Acute graft-versus-host disease (aGVHD) is a major life-threatening complication after Allogeneic Hematopoietic Stem Cell Transplant (allo-HSCT). Although a series of immunosuppressant agents are routinely used as the first-line prevention, the morbidity and mortality rate remains high in allo-HSCT recipients. Our previous work indicated that combining Xuebijing (XBJ) with Cyclosporin A (CSA) is superior to CSA alone in preventing aGVHD. However, it was not clear which compounds in XBJ may prevent aGVHD. Whether the effective compounds in XBJ can be safely combined with CSA to prevent GVHD remain to be evaluated. Here, we accessed whether the combination of four main components in XBJ (C0127) had the same efficacy as XBJ in preventing aGVHD. In addition, the effectiveness of a novel combination therapy (C0127 + CSA) on aGVHD prophylaxis was evaluated using 16 s rRNA sequencing and RNA sequencing approaches in vitro and in vivo. In aGVHD mice, C0127 enhanced the preventive effects of CSA including decreasing mortality, maintaining weight, reducing GVHD score and reducing the expression of IL-6 and TNF-α in serum. Fatal GVHD is a frequent consequence of intestinal tract damage. We found combining C0127 with CSA alleviated the gut damage and maintained the normal physiological function of intestine by H&E staining, intestinal permeability and short chain fatty acid (SCFA) assays. Next, 16 S sequencing analysis of feces showed the combination treatment maintained the intestinal microbial diversity, normalized the intestinal microorganism and prevented flora disorder by reducing the relative abundances of Escherichia coli and Enterococcus. Further, RNA-seq analysis of colonic epithelium revealed C0127 combined with CSA chiefly regulated chemokines and cytokines in IL-17 signaling pathway. The combination treatment reduced the expression of G-CSF and its effector STAT3 (an axis that aggravated gut inflammation and flora disorder) in gut epithelium on mRNA and protein level. These findings indicated that C0127 improved the prevention of CSA in aGVHD mice partially by protecting the gut from damage through normalizing G-CSF signaling, which regulates the intestinal microbiota and the integrity of the epithelial barrier.

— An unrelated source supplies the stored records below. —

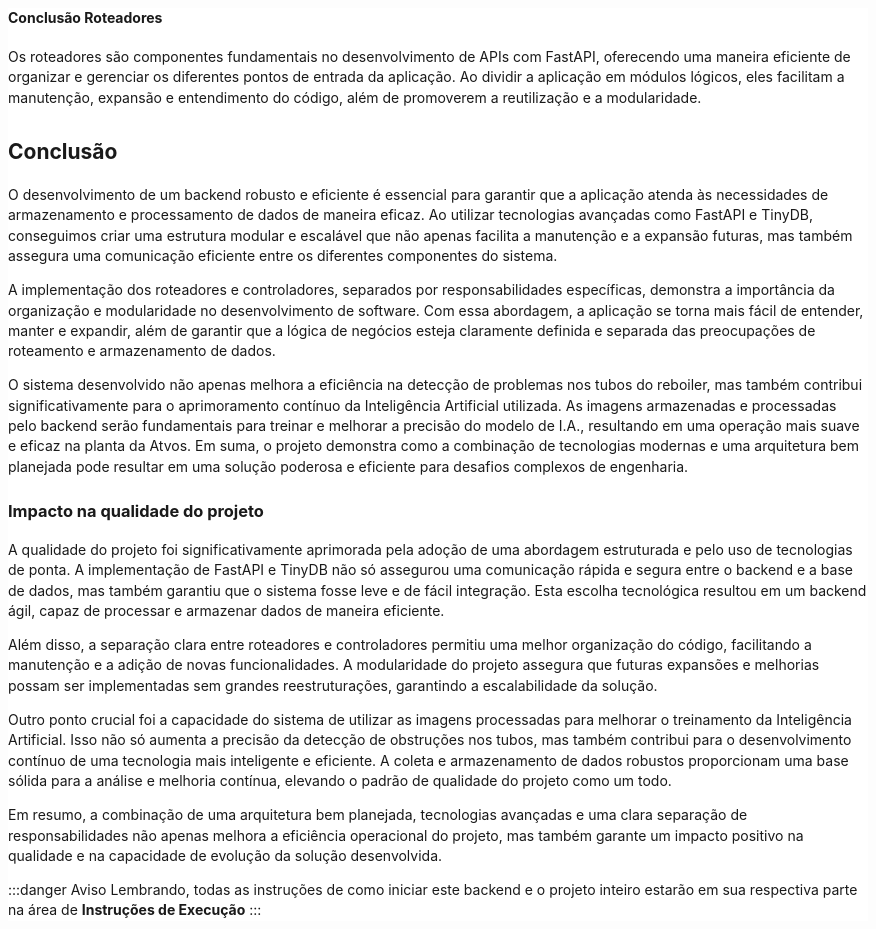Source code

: #### Conclusão Roteadores

Os roteadores são componentes fundamentais no desenvolvimento de APIs com FastAPI, oferecendo uma maneira eficiente de organizar e gerenciar os diferentes pontos de entrada da aplicação. Ao dividir a aplicação em módulos lógicos, eles facilitam a manutenção, expansão e entendimento do código, além de promoverem a reutilização e a modularidade.

## **Conclusão**

O desenvolvimento de um backend robusto e eficiente é essencial para garantir que a aplicação atenda às necessidades de armazenamento e processamento de dados de maneira eficaz. Ao utilizar tecnologias avançadas como FastAPI e TinyDB, conseguimos criar uma estrutura modular e escalável que não apenas facilita a manutenção e a expansão futuras, mas também assegura uma comunicação eficiente entre os diferentes componentes do sistema.

A implementação dos roteadores e controladores, separados por responsabilidades específicas, demonstra a importância da organização e modularidade no desenvolvimento de software. Com essa abordagem, a aplicação se torna mais fácil de entender, manter e expandir, além de garantir que a lógica de negócios esteja claramente definida e separada das preocupações de roteamento e armazenamento de dados.

O sistema desenvolvido não apenas melhora a eficiência na detecção de problemas nos tubos do reboiler, mas também contribui significativamente para o aprimoramento contínuo da Inteligência Artificial utilizada. As imagens armazenadas e processadas pelo backend serão fundamentais para treinar e melhorar a precisão do modelo de I.A., resultando em uma operação mais suave e eficaz na planta da Atvos. Em suma, o projeto demonstra como a combinação de tecnologias modernas e uma arquitetura bem planejada pode resultar em uma solução poderosa e eficiente para desafios complexos de engenharia.

### Impacto na qualidade do projeto

A qualidade do projeto foi significativamente aprimorada pela adoção de uma abordagem estruturada e pelo uso de tecnologias de ponta. A implementação de FastAPI e TinyDB não só assegurou uma comunicação rápida e segura entre o backend e a base de dados, mas também garantiu que o sistema fosse leve e de fácil integração. Esta escolha tecnológica resultou em um backend ágil, capaz de processar e armazenar dados de maneira eficiente.

Além disso, a separação clara entre roteadores e controladores permitiu uma melhor organização do código, facilitando a manutenção e a adição de novas funcionalidades. A modularidade do projeto assegura que futuras expansões e melhorias possam ser implementadas sem grandes reestruturações, garantindo a escalabilidade da solução.

Outro ponto crucial foi a capacidade do sistema de utilizar as imagens processadas para melhorar o treinamento da Inteligência Artificial. Isso não só aumenta a precisão da detecção de obstruções nos tubos, mas também contribui para o desenvolvimento contínuo de uma tecnologia mais inteligente e eficiente. A coleta e armazenamento de dados robustos proporcionam uma base sólida para a análise e melhoria contínua, elevando o padrão de qualidade do projeto como um todo.

Em resumo, a combinação de uma arquitetura bem planejada, tecnologias avançadas e uma clara separação de responsabilidades não apenas melhora a eficiência operacional do projeto, mas também garante um impacto positivo na qualidade e na capacidade de evolução da solução desenvolvida.

:::danger Aviso
Lembrando, todas as instruções de como iniciar este backend e o projeto inteiro estarão em sua respectiva parte na área de **Instruções de Execução**
:::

急性移植物抗宿主病(aGVHD)是异基因造血干细胞移植(allo-HSCT)后的一种主要危及生命的并发症。尽管一系列免疫抑制剂被常规用于一线预防,但 allo-HSCT 受者的发病率和死亡率仍然很高。我们之前的工作表明,将血必净(XBJ)与环孢素 A(CSA)联合使用在预防 aGVHD 方面优于 CSA 单独使用。然而,尚不清楚 XBJ 中的哪些化合物可以预防 aGVHD。XBJ 中的有效化合物是否可以与 CSA 安全联合用于预防 GVHD 仍有待评估。在这里,我们评估了 XBJ 的四种主要成分(C0127)的组合是否与 XBJ 具有相同的预防 aGVHD 的疗效。此外,我们还通过 16s rRNA 测序和 RNA 测序方法,在体外和体内评估了新型联合治疗(C0127+CSA)预防 aGVHD 的效果。在 aGVHD 小鼠中,C0127 增强了 CSA 的预防作用,包括降低死亡率、维持体重、降低 GVHD 评分以及降低血清中 IL-6 和 TNF-α的表达。致命性 GVHD 是肠道损伤的常见后果。我们发现,通过 H&E 染色、肠道通透性和短链脂肪酸(SCFA)测定,将 C0127 与 CSA 联合使用可以减轻肠道损伤并维持肠道的正常生理功能。接下来,粪便 16S 测序分析表明,联合治疗通过降低大肠杆菌和肠球菌的相对丰度,维持肠道微生物多样性,使肠道微生物正常化,并预防菌群失调。此外,结肠上皮的 RNA-seq 分析表明,C0127 联合 CSA 主要通过调节 IL-17 信号通路中的趋化因子和细胞因子来调节肠道微生物群。联合治疗降低了 G-CSF 及其效应物 STAT3(加重肠道炎症和菌群失调的轴)在肠道上皮的 mRNA 和蛋白水平上的表达。这些发现表明,C0127 通过保护肠道免受损伤,部分改善了 CSA 在 aGVHD 小鼠中的预防作用,通过使 G-CSF 信号正常化来调节肠道微生物群和上皮屏障的完整性。